Problem description — Print nothing but the lines below starting at the line that holds "pinky dip: (465, 604)" and ending at the line that holds "middle dip: (783, 342)", including both, each exactly as written.

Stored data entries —
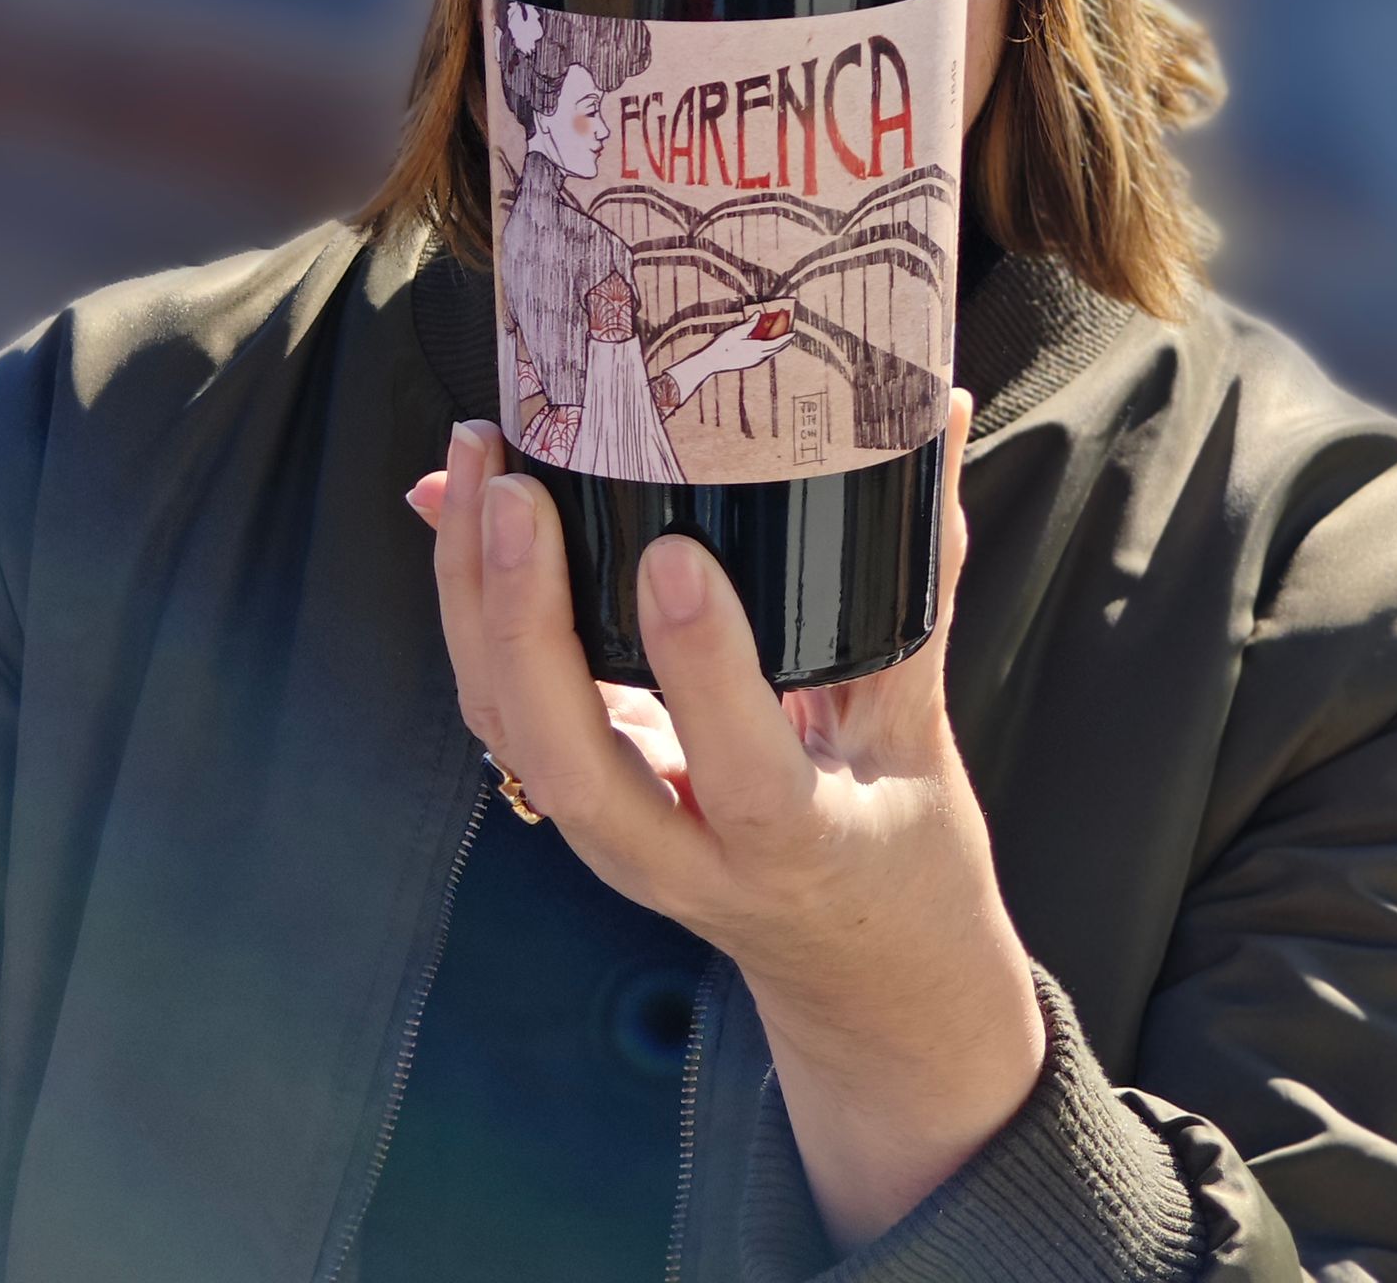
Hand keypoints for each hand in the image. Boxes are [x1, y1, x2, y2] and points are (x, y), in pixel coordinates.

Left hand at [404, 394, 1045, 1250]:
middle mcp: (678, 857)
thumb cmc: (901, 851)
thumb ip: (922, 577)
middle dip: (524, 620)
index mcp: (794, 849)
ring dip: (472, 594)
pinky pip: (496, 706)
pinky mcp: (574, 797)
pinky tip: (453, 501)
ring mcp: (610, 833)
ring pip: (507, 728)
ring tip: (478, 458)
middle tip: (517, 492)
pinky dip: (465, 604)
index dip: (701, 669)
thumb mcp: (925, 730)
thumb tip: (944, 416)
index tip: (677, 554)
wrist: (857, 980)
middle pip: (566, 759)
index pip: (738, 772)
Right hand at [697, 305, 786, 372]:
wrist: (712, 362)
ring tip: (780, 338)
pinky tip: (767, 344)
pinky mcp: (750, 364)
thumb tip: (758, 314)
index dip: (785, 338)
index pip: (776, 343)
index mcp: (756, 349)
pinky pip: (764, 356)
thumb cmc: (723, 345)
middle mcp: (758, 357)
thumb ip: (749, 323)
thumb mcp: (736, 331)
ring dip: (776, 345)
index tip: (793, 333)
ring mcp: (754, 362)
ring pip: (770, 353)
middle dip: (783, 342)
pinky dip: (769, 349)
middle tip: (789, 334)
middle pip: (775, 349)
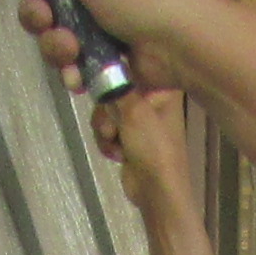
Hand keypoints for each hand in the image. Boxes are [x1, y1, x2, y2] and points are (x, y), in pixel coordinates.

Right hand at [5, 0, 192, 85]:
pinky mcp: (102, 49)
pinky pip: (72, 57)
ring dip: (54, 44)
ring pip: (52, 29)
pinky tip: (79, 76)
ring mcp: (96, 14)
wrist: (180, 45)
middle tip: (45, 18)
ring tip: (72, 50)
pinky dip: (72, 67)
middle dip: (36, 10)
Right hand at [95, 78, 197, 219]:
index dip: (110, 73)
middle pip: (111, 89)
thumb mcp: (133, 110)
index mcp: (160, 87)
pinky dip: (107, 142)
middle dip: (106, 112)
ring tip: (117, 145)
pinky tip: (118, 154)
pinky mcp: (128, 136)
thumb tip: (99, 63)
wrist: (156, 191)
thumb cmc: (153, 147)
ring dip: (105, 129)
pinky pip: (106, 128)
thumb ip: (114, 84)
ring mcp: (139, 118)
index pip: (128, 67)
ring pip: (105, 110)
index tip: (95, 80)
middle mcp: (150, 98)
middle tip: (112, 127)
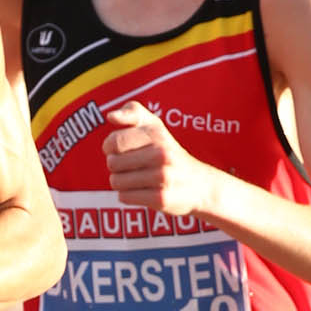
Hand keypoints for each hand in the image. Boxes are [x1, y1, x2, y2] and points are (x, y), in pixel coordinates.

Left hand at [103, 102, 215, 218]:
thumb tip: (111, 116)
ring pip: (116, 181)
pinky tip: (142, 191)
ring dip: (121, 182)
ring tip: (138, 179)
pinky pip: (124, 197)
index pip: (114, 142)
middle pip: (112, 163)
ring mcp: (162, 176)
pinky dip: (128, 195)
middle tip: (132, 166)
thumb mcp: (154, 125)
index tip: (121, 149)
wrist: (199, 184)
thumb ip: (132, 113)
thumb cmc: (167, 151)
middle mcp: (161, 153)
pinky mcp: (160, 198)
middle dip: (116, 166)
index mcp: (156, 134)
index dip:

Task answer —
pinky dip: (465, 604)
index dip: (701, 669)
thumb mcp: (925, 730)
thumb tip: (944, 416)
index tip: (677, 554)
wrist: (857, 980)
middle pip: (566, 759)
index pip: (738, 772)
Right hand at [697, 305, 786, 372]:
wrist: (712, 362)
ring tip: (780, 338)
pinky tip: (767, 344)
pinky mcp: (750, 364)
thumb tip: (758, 314)
index dip: (785, 338)
index pip: (776, 343)
index mcp: (756, 349)
pinky pip: (764, 356)
thumb cmc: (723, 345)
middle mcp: (758, 357)
thumb ip: (749, 323)
thumb mcp: (736, 331)
ring dip: (776, 345)
index tip: (793, 333)
ring mcp: (754, 362)
ring pip: (770, 353)
middle dip: (783, 342)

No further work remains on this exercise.